Atlanta’s Brian Snitker has used 21 pitchers this season. Could he be the one to step up and end baseball’s nightmare over so many relief pitchers? (Photo by Mike Morrow)

Tony La Russa started this. It will take only one manager with backbone to do something about it.

Another string of lousy relief pitchers has descended on baseball this season. It’s too bad so many of the pitchers aren’t actually good enough to be on major league rosters. Yet managers throughout the game persistently replace good starting pitchers with not just one inferior pitcher but a relentless line of them. Every game.

A 3-year-old would know not to take a player out of the game and knowingly, intentionally replace him with a worse player, then another, and another. But current big-league managers can’t help themselves. “That’s the way it’s done,” they conclude. So they follow their own flawed logic and subject the rest of us to bad baseball.

La Russa revolutionized the handling of pitching staffs in the 1980s, daring to bring in a pitcher to pitch to one batter, then another pitcher with a similarly prescribed brief appearance. La Russa’s strategy worked. His Oakland A’s won. In fact, they dominated, winning the American League pennant 1988-1990 and winning the World Series in 1989. As is the way things work in baseball, the rest of the teams followed suit, figuring that’s the way to win championships.

But they carried it to extremes, and we’re all left with the mess we have today. Someone should lock the bullpens and educate the managers on the fundamentals of professional sports. The best players should play. The worst players should watch.

All the baseball people who tried to follow La Russa’s lead got it wrong. They didn’t pay attention. La Russa brought in good pitchers. On top of that, in 1989 he used only 16 different pitchers all season. A typical major league manager today goes through that many pitchers in six weeks.

It is, of course, interesting that La Russa, current manager of the White Sox, is following the same current trend. He has already used as many pitchers this season (18) as he did in 1989.

It makes no sense to promote any game as a match-up between two outstanding starting pitchers when managers make them both irrelevant to the outcome of the game. Two five-inning starters is not a pitchers’ duel.

Of the top 100 pitchers in total innings pitched in the history of big-league baseball, not one — not one — is an active pitcher.
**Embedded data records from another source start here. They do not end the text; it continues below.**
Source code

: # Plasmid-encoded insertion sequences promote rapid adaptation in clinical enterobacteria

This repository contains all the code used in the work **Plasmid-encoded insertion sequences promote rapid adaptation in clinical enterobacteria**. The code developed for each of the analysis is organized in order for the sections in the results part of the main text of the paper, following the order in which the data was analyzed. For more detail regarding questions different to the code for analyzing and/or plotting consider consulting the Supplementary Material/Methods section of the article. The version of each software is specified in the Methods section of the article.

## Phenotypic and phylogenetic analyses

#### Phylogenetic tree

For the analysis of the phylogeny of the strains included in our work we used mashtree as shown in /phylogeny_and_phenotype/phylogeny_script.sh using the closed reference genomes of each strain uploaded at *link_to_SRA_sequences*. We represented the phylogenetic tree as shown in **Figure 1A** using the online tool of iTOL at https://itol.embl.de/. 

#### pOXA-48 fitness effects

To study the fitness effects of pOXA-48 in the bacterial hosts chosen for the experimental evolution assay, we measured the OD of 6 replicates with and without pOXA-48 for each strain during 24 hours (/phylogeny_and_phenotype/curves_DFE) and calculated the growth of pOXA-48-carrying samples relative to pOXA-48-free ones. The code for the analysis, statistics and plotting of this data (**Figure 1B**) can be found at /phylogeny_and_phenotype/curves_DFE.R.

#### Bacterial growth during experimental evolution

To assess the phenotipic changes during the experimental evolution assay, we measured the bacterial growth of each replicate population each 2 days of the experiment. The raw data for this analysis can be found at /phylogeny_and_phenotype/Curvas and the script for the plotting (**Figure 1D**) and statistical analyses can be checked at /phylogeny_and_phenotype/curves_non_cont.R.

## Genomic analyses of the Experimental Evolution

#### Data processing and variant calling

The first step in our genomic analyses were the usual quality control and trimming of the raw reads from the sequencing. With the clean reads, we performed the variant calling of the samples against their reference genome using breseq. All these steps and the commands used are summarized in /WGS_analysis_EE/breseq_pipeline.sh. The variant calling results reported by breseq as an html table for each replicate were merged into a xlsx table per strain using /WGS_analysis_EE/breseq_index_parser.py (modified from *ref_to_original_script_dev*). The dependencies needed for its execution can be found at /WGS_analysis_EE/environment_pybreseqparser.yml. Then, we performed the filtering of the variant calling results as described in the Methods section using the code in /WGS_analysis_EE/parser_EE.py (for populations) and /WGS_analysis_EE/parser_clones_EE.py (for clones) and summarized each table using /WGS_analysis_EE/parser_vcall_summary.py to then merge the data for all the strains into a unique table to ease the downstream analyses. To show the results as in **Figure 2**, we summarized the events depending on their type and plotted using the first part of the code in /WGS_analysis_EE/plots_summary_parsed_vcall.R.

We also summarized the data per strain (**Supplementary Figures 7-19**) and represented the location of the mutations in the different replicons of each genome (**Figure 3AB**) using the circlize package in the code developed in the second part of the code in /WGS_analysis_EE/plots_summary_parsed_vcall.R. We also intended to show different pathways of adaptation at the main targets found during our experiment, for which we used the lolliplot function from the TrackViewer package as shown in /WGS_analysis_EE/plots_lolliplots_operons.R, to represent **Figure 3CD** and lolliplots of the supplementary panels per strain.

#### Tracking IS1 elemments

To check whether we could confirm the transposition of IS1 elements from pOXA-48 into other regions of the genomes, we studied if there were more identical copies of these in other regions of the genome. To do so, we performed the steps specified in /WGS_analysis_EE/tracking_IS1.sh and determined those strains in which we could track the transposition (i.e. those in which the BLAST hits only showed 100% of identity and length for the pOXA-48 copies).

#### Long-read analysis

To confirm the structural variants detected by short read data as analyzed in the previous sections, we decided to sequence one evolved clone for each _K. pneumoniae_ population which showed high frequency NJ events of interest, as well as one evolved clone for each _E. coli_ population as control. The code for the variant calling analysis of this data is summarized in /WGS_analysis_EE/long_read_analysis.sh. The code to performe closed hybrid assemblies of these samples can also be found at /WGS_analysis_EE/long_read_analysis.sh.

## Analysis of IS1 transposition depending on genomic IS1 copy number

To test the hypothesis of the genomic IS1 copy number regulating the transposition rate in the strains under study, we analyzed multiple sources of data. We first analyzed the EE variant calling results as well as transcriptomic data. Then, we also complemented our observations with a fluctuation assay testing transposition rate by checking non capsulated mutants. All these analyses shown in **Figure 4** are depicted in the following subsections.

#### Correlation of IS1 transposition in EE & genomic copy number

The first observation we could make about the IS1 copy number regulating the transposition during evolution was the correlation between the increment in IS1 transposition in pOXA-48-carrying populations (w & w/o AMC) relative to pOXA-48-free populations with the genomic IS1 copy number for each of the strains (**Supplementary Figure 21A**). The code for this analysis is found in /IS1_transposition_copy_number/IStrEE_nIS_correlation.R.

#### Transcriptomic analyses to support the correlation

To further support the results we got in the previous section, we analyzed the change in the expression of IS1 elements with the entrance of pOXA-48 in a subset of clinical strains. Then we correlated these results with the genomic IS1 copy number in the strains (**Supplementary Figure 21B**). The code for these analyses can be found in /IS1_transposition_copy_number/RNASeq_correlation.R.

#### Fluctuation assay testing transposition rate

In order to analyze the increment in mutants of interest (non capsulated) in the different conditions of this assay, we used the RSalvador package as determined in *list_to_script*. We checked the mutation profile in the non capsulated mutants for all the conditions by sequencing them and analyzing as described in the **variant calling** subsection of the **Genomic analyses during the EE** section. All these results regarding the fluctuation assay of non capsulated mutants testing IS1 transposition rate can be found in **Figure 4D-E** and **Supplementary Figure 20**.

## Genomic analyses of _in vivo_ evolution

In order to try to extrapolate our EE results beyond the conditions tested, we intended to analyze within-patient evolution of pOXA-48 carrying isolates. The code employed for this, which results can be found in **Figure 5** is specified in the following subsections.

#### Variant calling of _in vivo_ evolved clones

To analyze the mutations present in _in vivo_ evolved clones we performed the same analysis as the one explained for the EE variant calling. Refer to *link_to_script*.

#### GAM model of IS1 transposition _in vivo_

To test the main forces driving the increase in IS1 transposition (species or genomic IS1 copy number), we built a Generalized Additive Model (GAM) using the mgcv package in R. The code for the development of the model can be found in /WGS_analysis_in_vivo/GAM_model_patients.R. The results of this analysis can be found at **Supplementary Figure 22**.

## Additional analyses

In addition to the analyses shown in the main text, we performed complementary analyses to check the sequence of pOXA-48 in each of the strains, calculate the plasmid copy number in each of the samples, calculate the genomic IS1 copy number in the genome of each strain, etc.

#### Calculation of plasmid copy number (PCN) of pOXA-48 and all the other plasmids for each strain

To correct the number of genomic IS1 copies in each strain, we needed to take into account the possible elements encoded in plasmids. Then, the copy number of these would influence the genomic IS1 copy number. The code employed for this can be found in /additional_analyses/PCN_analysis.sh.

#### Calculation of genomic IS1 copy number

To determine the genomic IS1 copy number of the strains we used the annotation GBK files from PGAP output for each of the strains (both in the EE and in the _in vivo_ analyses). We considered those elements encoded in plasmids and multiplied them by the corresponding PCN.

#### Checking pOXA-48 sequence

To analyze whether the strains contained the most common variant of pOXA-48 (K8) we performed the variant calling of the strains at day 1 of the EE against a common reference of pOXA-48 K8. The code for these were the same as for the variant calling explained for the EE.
It takes only one manager to step forward, declare that the best pitchers will pitch, and let starting pitchers go deeper into games. If the pitcher can pitch nine innings, great. If he can pitch every fourth day, great. Don’t say it can’t be done. It has been done. All it takes is one manager to set an example. When the rest see a better way to approach baseball games, it will end this dark age of pitching in baseball.

And before anyone yells Tommy John, Tommy John, Tommy John, if you are worried that some pitiful pitcher might hurt his little arm, consider the fact John pitched 4,710 innings, ranking 19th all-time, and roughly half of those came after the surgery.
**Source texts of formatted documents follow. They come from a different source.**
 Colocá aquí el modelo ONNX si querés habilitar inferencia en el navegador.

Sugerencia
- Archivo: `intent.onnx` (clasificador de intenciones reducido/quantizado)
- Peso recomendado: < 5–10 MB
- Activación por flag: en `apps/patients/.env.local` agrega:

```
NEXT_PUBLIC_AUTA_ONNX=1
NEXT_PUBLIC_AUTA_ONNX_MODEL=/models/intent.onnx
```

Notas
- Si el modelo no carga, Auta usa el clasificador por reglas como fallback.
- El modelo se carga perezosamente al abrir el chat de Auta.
It is curious that if a pitcher has a no-hitter going, he is instantly deemed able to pitch nine innings. Does the manager not care about that pitcher’s health?

With today’s managers, the tendency is to point to what other teams are doing in order to justify so many pitching changes. But that is like the child who gets into trouble and points the finger at what another kid is doing. The child’s mother says, “I’m not talking about what the other child did, I’m talking about what you did.” Each baseball team should look at what its own narrow-minded manager is doing. Tell that manager to be bold and use his own head. If he simply can’t think for himself, find another head.
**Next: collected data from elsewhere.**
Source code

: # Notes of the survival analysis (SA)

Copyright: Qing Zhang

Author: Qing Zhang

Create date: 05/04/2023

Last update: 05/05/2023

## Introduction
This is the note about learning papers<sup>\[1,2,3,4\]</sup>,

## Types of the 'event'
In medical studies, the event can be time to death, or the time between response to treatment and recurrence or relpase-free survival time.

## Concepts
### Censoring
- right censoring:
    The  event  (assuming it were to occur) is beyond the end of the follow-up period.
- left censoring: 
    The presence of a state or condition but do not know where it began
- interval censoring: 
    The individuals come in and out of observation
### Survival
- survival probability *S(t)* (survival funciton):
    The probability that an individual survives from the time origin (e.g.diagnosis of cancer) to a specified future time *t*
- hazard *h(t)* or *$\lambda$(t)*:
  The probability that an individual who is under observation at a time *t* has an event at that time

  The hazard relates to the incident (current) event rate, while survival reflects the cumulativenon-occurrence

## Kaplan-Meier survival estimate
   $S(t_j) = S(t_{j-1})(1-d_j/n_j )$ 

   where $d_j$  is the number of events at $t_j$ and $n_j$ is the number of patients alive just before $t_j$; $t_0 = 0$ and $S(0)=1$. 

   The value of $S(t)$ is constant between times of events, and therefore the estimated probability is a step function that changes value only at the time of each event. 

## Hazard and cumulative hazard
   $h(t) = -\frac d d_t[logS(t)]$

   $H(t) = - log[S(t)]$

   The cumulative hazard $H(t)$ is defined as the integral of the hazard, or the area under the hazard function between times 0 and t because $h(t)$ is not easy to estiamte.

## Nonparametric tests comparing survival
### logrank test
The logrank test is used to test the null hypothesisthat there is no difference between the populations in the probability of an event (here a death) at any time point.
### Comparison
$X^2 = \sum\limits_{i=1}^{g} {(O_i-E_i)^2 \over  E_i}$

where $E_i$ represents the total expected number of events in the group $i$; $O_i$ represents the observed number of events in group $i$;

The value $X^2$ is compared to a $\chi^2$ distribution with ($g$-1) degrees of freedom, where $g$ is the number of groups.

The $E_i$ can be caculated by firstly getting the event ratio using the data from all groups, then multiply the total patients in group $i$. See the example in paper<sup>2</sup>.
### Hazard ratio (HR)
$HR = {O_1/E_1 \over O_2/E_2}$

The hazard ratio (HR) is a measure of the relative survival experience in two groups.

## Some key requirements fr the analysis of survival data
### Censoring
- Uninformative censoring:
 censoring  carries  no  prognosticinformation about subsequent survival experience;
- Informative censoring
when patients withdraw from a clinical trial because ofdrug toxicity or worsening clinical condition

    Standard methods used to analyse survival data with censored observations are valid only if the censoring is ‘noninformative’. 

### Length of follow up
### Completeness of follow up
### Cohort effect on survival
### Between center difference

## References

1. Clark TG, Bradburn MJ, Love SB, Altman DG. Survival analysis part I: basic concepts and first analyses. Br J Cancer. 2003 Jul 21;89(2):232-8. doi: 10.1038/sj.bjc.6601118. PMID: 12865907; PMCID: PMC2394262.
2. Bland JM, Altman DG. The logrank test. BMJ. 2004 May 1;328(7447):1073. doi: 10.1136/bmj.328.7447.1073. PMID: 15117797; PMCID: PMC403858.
The formula today is that no pitcher can throw more than 100 pitches, or roughly five innings, before being rescued by his manager. Pitchers today are bigger, stronger and better trained than at any time in the history of the game. A good pitcher should be throwing more innings, not fewer.

Want to shorten the time it takes to play a game? Make fewer pitching changes. Want to improve the quality of the competition? Make fewer pitching changes.

Managers can’t wait to use middle relievers. When the All-Star Game is played, check to see how many middle relievers are on the rosters. By definition, apparently, middle relievers are not considered very good. So why bring so many pitchers who are not very good into so many games?

It takes only one bold manager to change this. If that manager wins, the rest will follow, and this nightmare will end.